■ **STATED TASK A**
In the 28S integration post, why can't integration be used as an algebraic function?
■ **STATED TASK B**
Summarize the 28S integration post in two sentences.
■ **STATED TASK C**
In the 28S integration post, retype the passage from "I'm referring here" to "and the error." without changes.

■ **EXCERPTED TEXT**
[BEGIN]
Solving for an Integral: 28S solution


I'm referring here to Chuck's arc length problem which can be found here: Link to archive.

The 28S solver and integrator work differently than in the later machines. Notably, integration can't be used as an algebraic function because it returns two values to the stack, the solution and the error.

Failed algebraic attempt

My first attempt was to create a wrapper to make integration an algebraic function:

<< -> fn var xl xh eps
<< fn
var xl xh 3 ->LIST
The local variables fn, var, xl and xh aren't neccessary if you want to execute INTFN from the stack, because the values are fetched from the stack to fill the variables and are than put back in the same order. But the overhead is required by the algebraic syntax.

INTFN can be called like this:

Due to the algebraic overhead, the function is relatively slow.

Now enter the solver menu:

The resulting variables screen shows 'EPS', 'T' and 'X' as variables. In the parameterlist of INTFN, 'T' is a formal parameter, but the solver logic fails to see this and complains about an unset variable 'T' when I try to solve for 'X'. If I assign a value to 'T', integration fails bacause T is no longer accepted as a formal variable.
[END]
■ **SUPPLIED MATERIAL**
[BEGIN]
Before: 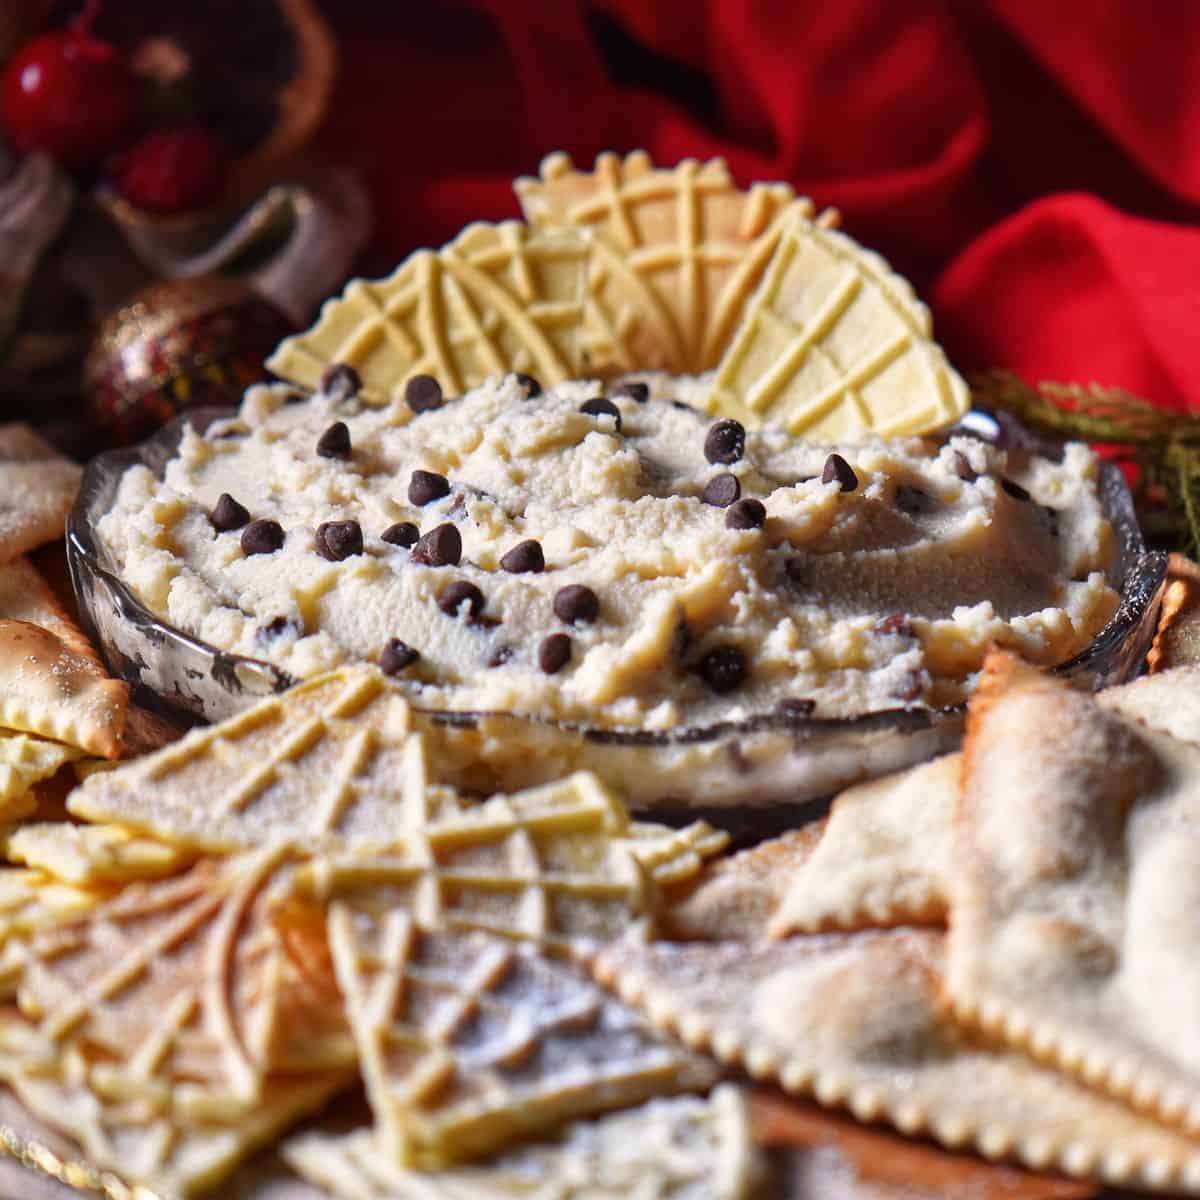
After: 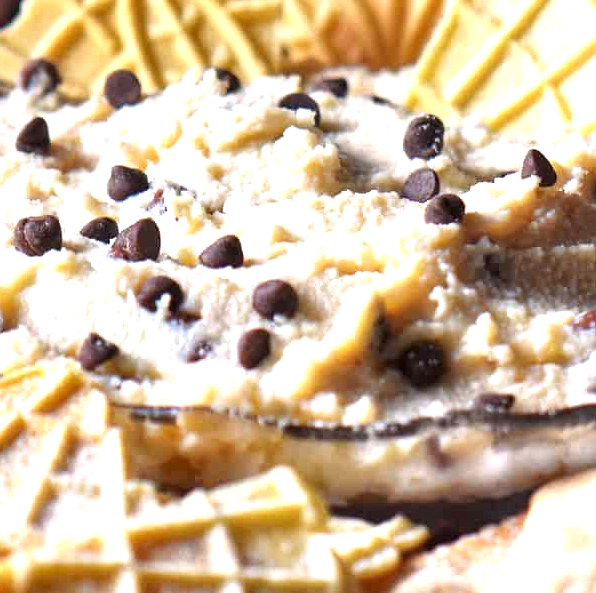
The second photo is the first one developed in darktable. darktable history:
exposure: black level correction 0, exposure 0.877 EV, compensate highlight preservation false
crop: left 25.137%, top 25.455%, right 25.136%, bottom 25.05%
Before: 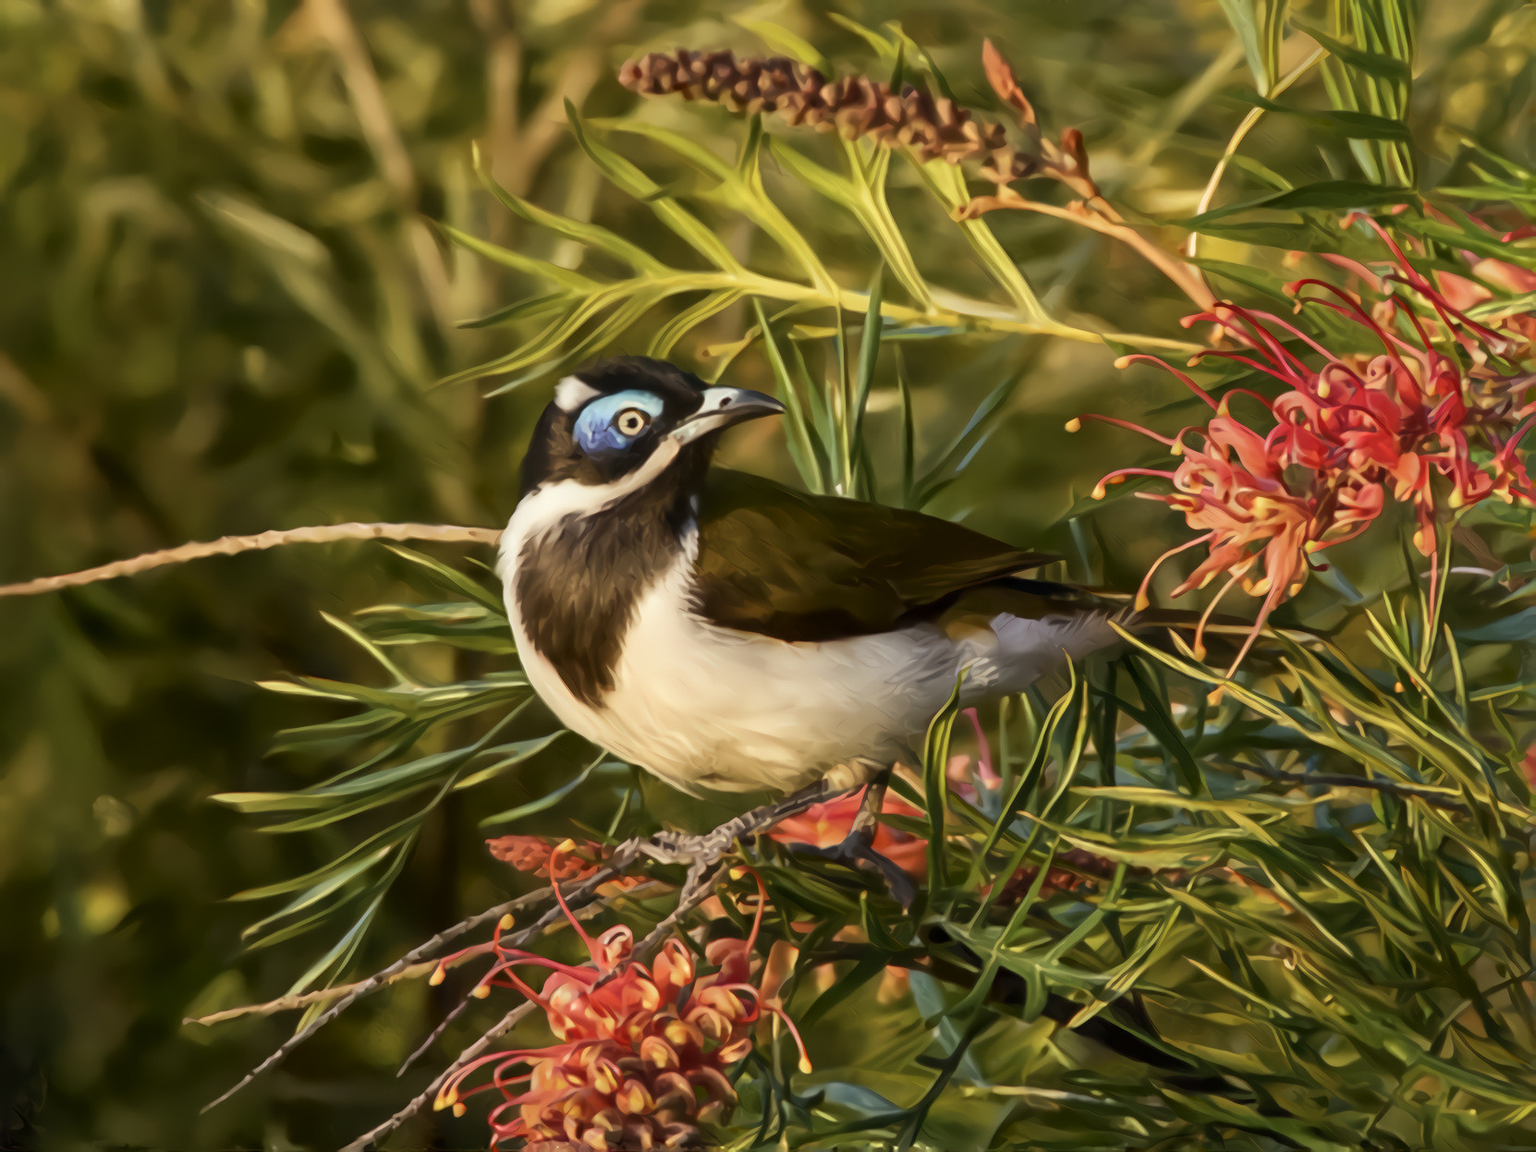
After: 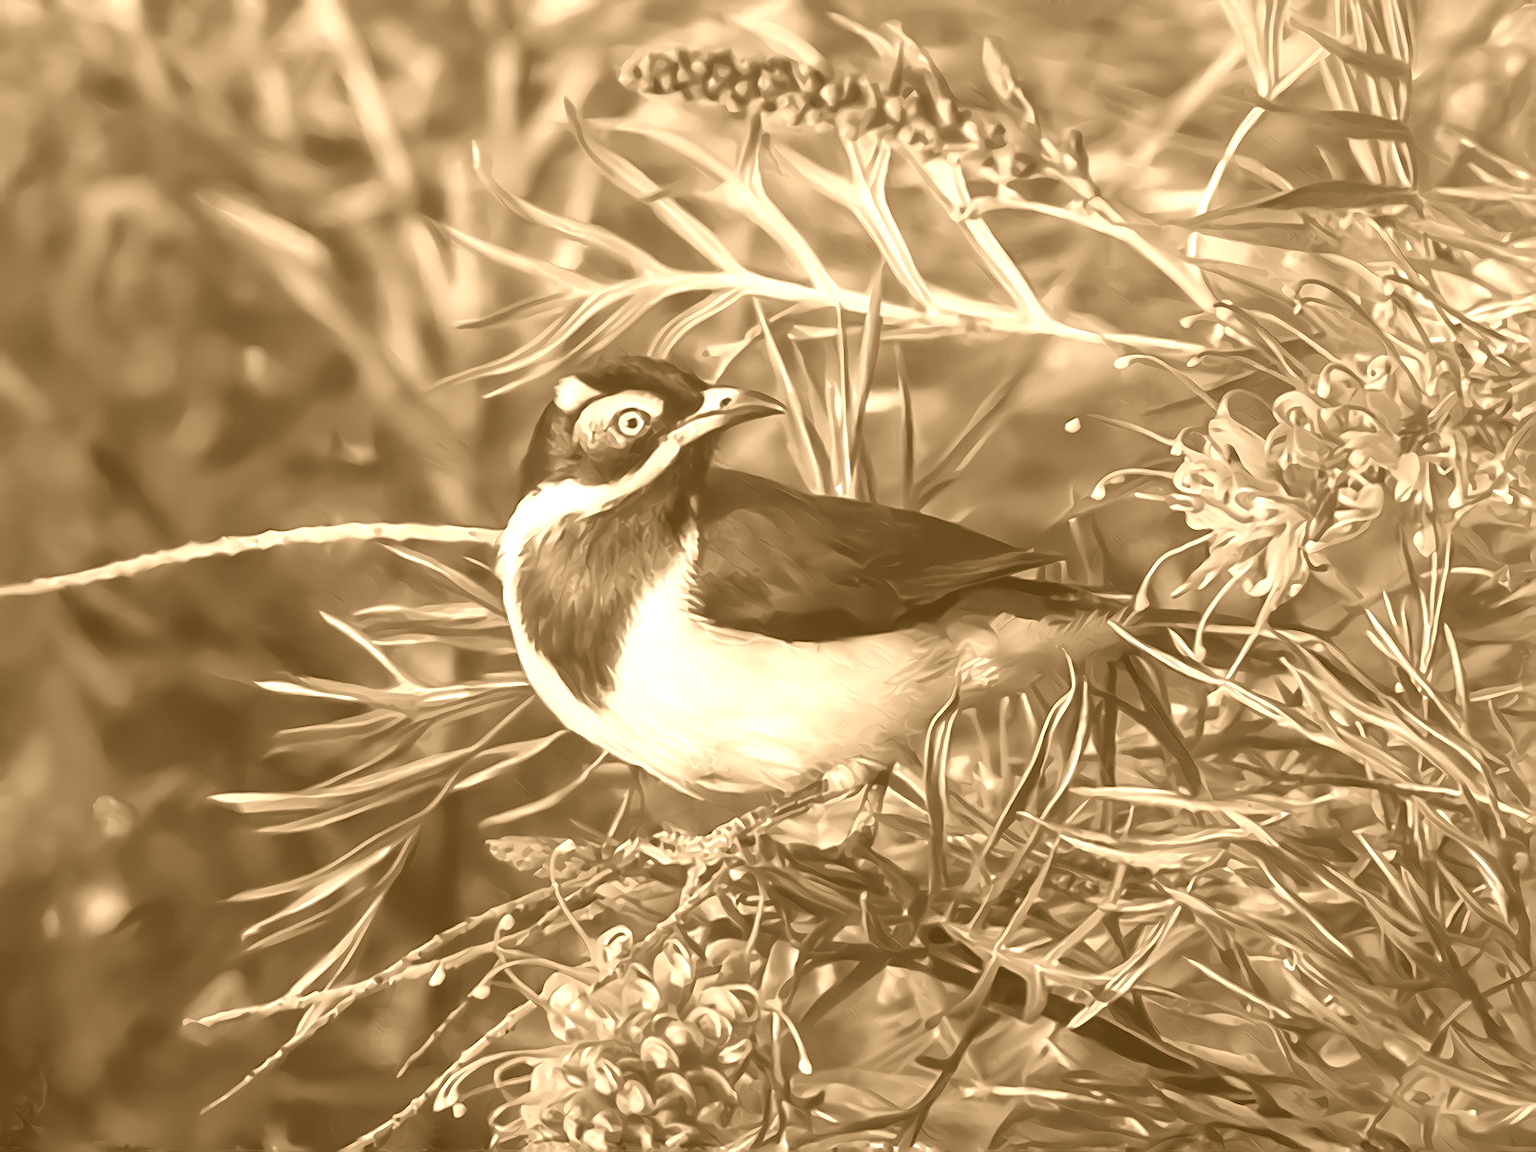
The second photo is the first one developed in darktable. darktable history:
white balance: emerald 1
color balance: lift [1, 0.998, 1.001, 1.002], gamma [1, 1.02, 1, 0.98], gain [1, 1.02, 1.003, 0.98]
sharpen: on, module defaults
colorize: hue 28.8°, source mix 100%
[END]
■ **EXPECTED OUTPUT A**
It returns two values to the stack: the solution and the error.

■ **EXPECTED OUTPUT B**
On the 28S, integration can't serve as an algebraic function because it returns two values to the stack, so the writer built INTFN as a wrapper to make it algebraic, though the algebraic overhead makes it relatively slow. When INTFN is used in the solver, the solver doesn't treat 'T' as a formal parameter and complains that it is unset, yet giving 'T' a value makes integration fail.

■ **EXPECTED OUTPUT C**
I'm referring here to Chuck's arc length problem which can be found here: Link to archive.

The 28S solver and integrator work differently than in the later machines. Notably, integration can't be used as an algebraic function because it returns two values to the stack, the solution and the error.